A screenshot from the TV show Community in which a character says, without context, 'look, I hate cops', but instead the text says 'look, I love JAX'

This post is mostly an exploration of JAX, and the solutions presented below probably come with a lot of footguns (especially with any sort of sharding/distributed training) and this is meant to be pedagogical rather than practical (in fact, I even prefer the explicit key management of JAX, usually).

So, how does numpy/torch handle randomness and how does JAX differ? The traditional approach of numpy is to have the pseudo-random generator (PRNG) hidden from the user, so each time you call np.random.normal it implicitly handles the generation to be unique. It also allows for you to set a global seed with np.random.seed(int). The JAX approach is to explicitly manage the key which is the driver of the pseudo-random generator (the motivations for JAX’s PRNG design are outlined here). Historically these impure functions have historically not meshed well with JAX’s design. While JAX’s design has a lot of benefits, sometimes you just want a random number and don’t want to think about the key (case in point: https://docs.jax.dev/en/latest/pytrees.html#example-of-jax-tree-map-with-ml-model-parameters).
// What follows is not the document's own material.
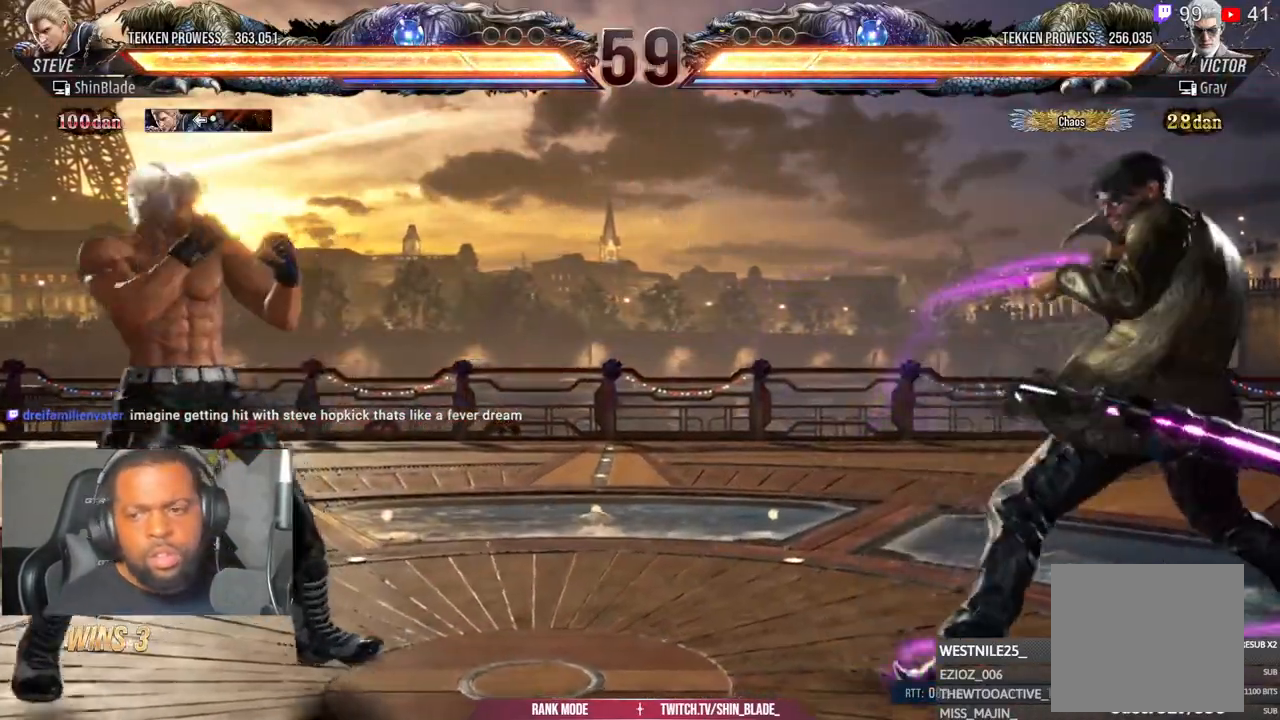
{"dt_ms": 500, "buttons": [], "left_stick": "center", "right_stick": "center", "events": [[33, "DPAD_LEFT", "up"], [217, "DPAD_LEFT", "down"], [333, "DPAD_LEFT", "up"]]}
However, now that array refs are part of the exposed API, we can make things a little more numpy-like. Now, we all know what arrays are, but what is an array ref? That is beyond the scope of this blog (a clever way of saying: I’m not really sure myself), so let’s just use the physicist explanation of spin and say an array ref is like a C pointer except it’s not a pointer, and it’s not a first class citizen¹.
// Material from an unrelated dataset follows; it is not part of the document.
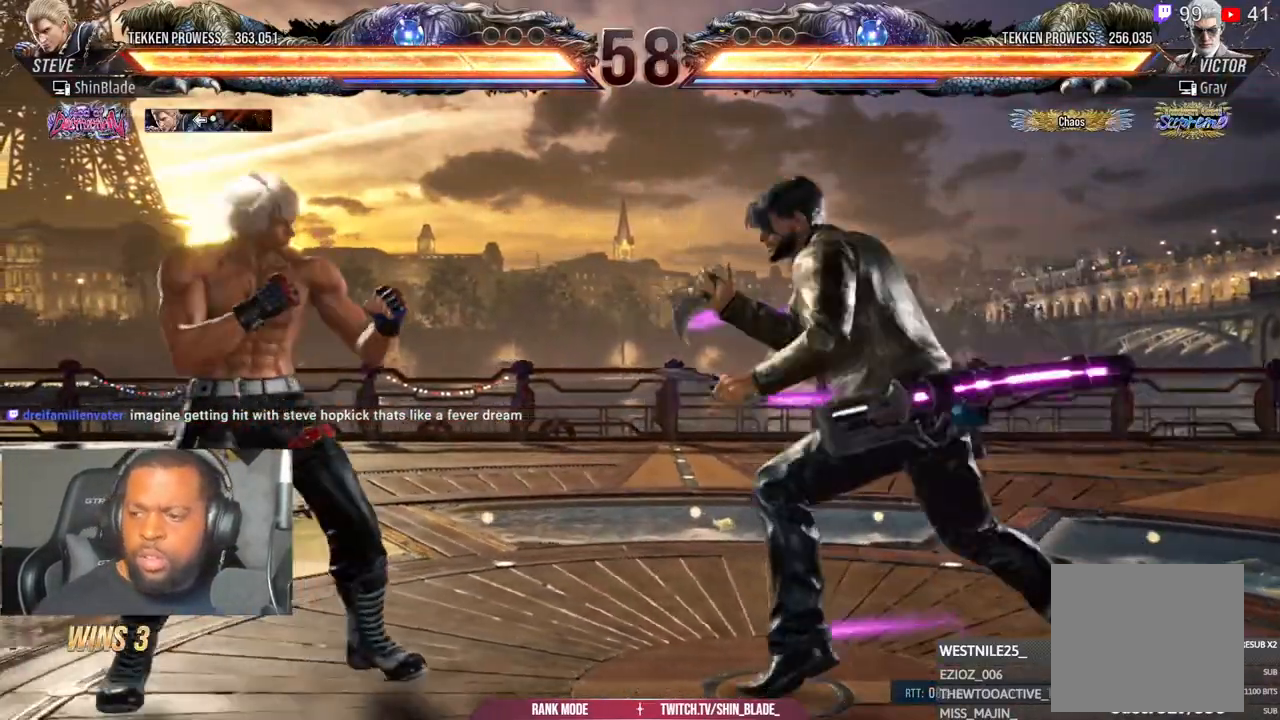
{"dt_ms": 500, "buttons": ["DPAD_LEFT"], "left_stick": "center", "right_stick": "center", "events": [[67, "DPAD_LEFT", "down"], [217, "DPAD_LEFT", "up"], [233, "DPAD_DOWN", "down"], [317, "DPAD_DOWN", "up"], [317, "DPAD_LEFT", "down"], [383, "DPAD_LEFT", "up"], [467, "DPAD_LEFT", "down"]]}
With array refs, it’s quite straightforward to make a more numpy style array interface (in fact, there’s a JEP for this exact thing). We can just make a stateful ref counter, and increment that for stateful randomness. To be specific, consider the following:

import jax
from jax import numpy as jnp
from dataclasses import dataclass, field

@jax.tree_util.register_dataclass
@dataclass
class RNG:
    key: jax.Array
    counter: jax.Ref

    def __init__(self, seed):
        self.key = jax.random.key(seed)
        self.counter = jax.new_ref(jnp.array(0, dtype=jnp.int32))

    def normal(self, shape = (), dtype = None):
        self.counter[...] = self.counter[...] + 1
        key = jax.random.fold_in(self.key, self.counter[...])
        return jax.random.normal(key, shape=shape, dtype=dtype)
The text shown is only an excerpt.